**Trabajo requerido**
Indique si cada afirmación concuerda con el texto sobre el censo y la nacionalidad. Responda sí o no y cite literalmente las palabras del texto que lo deciden. (a) La Ley de Memoria Democrática entró en vigor el 21 de octubre de 2022. (b) La instrucción ministerial posterior exigía pruebas del exilio. (c) Los candidatos cuneros reservaban su lealtad para los votantes.
╭─ Texto mostrado
La España del grito en el cielo
Lo del censo tiene mucha complicación. Nicolás Gógol noveló el viaje por la Rusia del siglo XIX del funcionario Chíchikov para comprar ‘almas muertas’. El cobro de impuestos a los terratenientes se basaba en la cantidad de siervos –o ‘almas’– registrados y quienes fallecían seguían inscritos durante mucho tiempo. Así que Chíchikov libraba a los dueños de esa rémora y se hacía dueño de siervos aunque fueran fantasmas.
En la España del siglo XX los partidos situaban a candidatos cuneros en provincias con las que no tenían relación. Eran paracaidistas que reservaban su lealtad no para los votantes sino para el jefe de filas, de ahí su nula popularidad.
Ahora, en la España del siglo XXI, la inclusión en el censo de pequeñas localidades, como la madrileña Madarcos, de un número de nuevos españoles superior, en algunos casos, al de los habitantes del lugar ha provocado una intensa controversia jurídica y social.
El punto de partida es la Ley de Memoria Democrática –o ‘ley de nietos’–, que entró en vigor el 21 de octubre de 2022, y que establece la concesión de la nacionalidad a los nacidos fuera de España de padres o de abuelos que se exiliaron por razones ideológicas, de persecución política, de creencia o de orientación sexual. Es la justa compensación a quienes sufrieron la dictadura.
Pero una instrucción ministerial posterior amplió el derecho a la nacionalidad a los descendientes de todos los que hubieran salido de España entre julio de 1936 y diciembre de 1955, sin necesidad de motivos ni pruebas, con una presunción generalizada de exilio. Para los críticos, España se va a llenar de votantes ‘cuneros’, sin la menor vinculación con los problemas de quienes viven en España.
╰─
╭─ Entradas proporcionadas
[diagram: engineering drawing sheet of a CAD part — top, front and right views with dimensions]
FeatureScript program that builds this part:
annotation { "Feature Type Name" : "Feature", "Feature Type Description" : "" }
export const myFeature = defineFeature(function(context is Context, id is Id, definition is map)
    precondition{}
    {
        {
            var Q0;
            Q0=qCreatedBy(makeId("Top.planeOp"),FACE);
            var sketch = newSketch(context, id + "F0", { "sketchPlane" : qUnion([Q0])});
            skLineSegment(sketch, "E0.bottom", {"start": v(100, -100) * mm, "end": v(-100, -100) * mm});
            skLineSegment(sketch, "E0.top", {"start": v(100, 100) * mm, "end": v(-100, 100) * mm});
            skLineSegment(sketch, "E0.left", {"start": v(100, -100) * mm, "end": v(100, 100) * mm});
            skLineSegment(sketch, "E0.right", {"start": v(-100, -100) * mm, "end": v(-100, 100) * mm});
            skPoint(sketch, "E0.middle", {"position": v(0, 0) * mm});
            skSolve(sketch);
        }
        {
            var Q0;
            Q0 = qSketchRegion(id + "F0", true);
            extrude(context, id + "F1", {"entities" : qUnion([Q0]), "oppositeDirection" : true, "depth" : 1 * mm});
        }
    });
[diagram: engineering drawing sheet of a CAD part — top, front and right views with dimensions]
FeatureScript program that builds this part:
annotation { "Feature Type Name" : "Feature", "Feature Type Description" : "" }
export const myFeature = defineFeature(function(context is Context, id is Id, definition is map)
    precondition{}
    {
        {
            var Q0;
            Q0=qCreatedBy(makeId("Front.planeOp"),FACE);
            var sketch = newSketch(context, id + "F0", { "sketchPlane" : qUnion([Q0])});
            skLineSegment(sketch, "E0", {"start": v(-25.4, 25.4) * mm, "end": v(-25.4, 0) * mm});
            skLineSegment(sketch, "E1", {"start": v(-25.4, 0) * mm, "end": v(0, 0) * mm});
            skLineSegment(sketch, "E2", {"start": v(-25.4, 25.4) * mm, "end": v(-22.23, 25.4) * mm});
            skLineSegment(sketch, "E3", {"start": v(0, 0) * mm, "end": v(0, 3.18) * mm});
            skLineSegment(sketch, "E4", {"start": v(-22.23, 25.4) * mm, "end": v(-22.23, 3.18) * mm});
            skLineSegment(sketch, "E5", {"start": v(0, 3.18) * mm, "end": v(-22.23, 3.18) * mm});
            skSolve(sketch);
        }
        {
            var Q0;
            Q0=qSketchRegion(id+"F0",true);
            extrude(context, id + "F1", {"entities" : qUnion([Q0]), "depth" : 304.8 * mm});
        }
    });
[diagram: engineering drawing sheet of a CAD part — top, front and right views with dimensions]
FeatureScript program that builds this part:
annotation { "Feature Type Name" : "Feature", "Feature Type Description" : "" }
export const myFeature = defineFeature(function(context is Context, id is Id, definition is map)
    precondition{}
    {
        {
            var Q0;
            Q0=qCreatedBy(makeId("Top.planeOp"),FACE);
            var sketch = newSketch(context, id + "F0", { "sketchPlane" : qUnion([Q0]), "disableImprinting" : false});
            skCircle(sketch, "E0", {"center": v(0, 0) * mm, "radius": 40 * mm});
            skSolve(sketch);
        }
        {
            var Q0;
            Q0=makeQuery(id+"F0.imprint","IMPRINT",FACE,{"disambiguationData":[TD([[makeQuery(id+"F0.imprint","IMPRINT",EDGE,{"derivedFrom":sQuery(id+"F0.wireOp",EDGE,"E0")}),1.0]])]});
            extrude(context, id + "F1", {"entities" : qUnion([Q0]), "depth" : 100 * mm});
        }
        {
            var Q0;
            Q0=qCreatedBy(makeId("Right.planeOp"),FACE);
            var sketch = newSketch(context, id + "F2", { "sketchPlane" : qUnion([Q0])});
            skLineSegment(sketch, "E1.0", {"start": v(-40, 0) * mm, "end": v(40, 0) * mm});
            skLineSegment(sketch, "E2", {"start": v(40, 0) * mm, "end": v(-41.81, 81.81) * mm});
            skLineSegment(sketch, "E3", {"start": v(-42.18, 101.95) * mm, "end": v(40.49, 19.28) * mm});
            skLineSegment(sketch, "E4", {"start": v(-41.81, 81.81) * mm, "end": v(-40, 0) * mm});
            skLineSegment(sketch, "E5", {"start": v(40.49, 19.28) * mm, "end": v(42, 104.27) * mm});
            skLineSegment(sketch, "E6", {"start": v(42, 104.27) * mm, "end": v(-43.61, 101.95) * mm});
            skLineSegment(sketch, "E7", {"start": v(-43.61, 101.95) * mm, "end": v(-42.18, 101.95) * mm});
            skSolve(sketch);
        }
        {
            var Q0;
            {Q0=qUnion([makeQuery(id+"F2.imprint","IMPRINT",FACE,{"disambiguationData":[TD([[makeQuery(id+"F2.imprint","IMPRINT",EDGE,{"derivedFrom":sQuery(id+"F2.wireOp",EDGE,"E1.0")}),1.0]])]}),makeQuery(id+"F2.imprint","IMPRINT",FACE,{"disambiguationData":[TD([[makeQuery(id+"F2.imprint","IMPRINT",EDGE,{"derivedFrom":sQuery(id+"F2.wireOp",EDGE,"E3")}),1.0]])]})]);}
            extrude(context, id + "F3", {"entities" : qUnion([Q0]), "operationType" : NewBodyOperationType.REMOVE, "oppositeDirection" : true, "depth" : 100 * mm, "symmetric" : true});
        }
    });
╰─
**Respuesta escrita**
(a) Sí: «que entró en vigor el 21 de octubre de 2022».
(b) No: «sin necesidad de motivos ni pruebas».
(c) No: «reservaban su lealtad no para los votantes sino para el jefe de filas».